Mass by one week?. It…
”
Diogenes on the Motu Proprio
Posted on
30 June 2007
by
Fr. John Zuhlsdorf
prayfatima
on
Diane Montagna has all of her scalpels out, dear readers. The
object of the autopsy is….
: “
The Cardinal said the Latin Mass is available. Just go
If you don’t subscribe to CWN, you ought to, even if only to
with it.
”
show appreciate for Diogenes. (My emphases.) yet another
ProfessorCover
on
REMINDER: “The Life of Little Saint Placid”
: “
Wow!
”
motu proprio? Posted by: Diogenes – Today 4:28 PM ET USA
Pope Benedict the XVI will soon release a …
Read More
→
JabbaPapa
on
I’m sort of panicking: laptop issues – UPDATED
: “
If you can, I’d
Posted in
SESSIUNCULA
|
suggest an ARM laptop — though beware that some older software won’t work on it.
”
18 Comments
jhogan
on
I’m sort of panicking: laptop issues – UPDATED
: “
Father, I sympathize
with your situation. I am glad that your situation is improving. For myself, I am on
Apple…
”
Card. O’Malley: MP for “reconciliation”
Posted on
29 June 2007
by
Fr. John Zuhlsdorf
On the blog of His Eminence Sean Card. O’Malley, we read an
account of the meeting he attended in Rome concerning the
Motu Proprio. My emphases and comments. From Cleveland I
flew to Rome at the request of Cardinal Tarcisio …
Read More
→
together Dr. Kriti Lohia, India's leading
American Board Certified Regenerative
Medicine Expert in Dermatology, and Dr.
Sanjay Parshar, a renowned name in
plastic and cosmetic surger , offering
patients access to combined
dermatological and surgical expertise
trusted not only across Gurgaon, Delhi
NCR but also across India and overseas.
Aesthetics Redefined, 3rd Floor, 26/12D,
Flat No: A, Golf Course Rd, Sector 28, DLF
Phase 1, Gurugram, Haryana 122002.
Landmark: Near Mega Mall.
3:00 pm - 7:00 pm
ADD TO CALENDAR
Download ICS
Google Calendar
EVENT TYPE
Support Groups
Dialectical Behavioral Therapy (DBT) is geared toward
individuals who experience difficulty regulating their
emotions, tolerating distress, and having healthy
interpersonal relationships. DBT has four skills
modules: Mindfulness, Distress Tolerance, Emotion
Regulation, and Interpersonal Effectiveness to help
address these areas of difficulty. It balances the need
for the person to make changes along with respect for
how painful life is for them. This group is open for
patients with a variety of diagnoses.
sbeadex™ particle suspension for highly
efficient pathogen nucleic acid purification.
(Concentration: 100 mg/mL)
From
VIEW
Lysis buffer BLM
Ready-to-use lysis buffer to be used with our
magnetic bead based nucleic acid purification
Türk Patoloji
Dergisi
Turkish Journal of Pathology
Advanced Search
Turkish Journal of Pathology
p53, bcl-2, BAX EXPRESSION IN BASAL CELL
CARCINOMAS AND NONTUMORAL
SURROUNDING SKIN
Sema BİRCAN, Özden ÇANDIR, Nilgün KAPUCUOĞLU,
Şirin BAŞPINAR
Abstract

# Prompt
The answer is all of the material, given again exactly.

# Finished exercise
Mass by one week?. It…
”
Diogenes on the Motu Proprio
Posted on
30 June 2007
by
Fr. John Zuhlsdorf
prayfatima
on
Diane Montagna has all of her scalpels out, dear readers. The
object of the autopsy is….
: “
The Cardinal said the Latin Mass is available. Just go
If you don’t subscribe to CWN, you ought to, even if only to
with it.
”
show appreciate for Diogenes. (My emphases.) yet another
ProfessorCover
on
REMINDER: “The Life of Little Saint Placid”
: “
Wow!
”
motu proprio? Posted by: Diogenes – Today 4:28 PM ET USA
Pope Benedict the XVI will soon release a …
Read More
→
JabbaPapa
on
I’m sort of panicking: laptop issues – UPDATED
: “
If you can, I’d
Posted in
SESSIUNCULA
|
suggest an ARM laptop — though beware that some older software won’t work on it.
”
18 Comments
jhogan
on
I’m sort of panicking: laptop issues – UPDATED
: “
Father, I sympathize
with your situation. I am glad that your situation is improving. For myself, I am on
Apple…
”
Card. O’Malley: MP for “reconciliation”
Posted on
29 June 2007
by
Fr. John Zuhlsdorf
On the blog of His Eminence Sean Card. O’Malley, we read an
account of the meeting he attended in Rome concerning the
Motu Proprio. My emphases and comments. From Cleveland I
flew to Rome at the request of Cardinal Tarcisio …
Read More
→
together Dr. Kriti Lohia, India's leading
American Board Certified Regenerative
Medicine Expert in Dermatology, and Dr.
Sanjay Parshar, a renowned name in
plastic and cosmetic surger , offering
patients access to combined
dermatological and surgical expertise
trusted not only across Gurgaon, Delhi
NCR but also across India and overseas.
Aesthetics Redefined, 3rd Floor, 26/12D,
Flat No: A, Golf Course Rd, Sector 28, DLF
Phase 1, Gurugram, Haryana 122002.
Landmark: Near Mega Mall.
3:00 pm - 7:00 pm
ADD TO CALENDAR
Download ICS
Google Calendar
EVENT TYPE
Support Groups
Dialectical Behavioral Therapy (DBT) is geared toward
individuals who experience difficulty regulating their
emotions, tolerating distress, and having healthy
interpersonal relationships. DBT has four skills
modules: Mindfulness, Distress Tolerance, Emotion
Regulation, and Interpersonal Effectiveness to help
address these areas of difficulty. It balances the need
for the person to make changes along with respect for
how painful life is for them. This group is open for
patients with a variety of diagnoses.
sbeadex™ particle suspension for highly
efficient pathogen nucleic acid purification.
(Concentration: 100 mg/mL)
From
VIEW
Lysis buffer BLM
Ready-to-use lysis buffer to be used with our
magnetic bead based nucleic acid purification
Türk Patoloji
Dergisi
Turkish Journal of Pathology
Advanced Search
Turkish Journal of Pathology
p53, bcl-2, BAX EXPRESSION IN BASAL CELL
CARCINOMAS AND NONTUMORAL
SURROUNDING SKIN
Sema BİRCAN, Özden ÇANDIR, Nilgün KAPUCUOĞLU,
Şirin BAŞPINAR
Abstract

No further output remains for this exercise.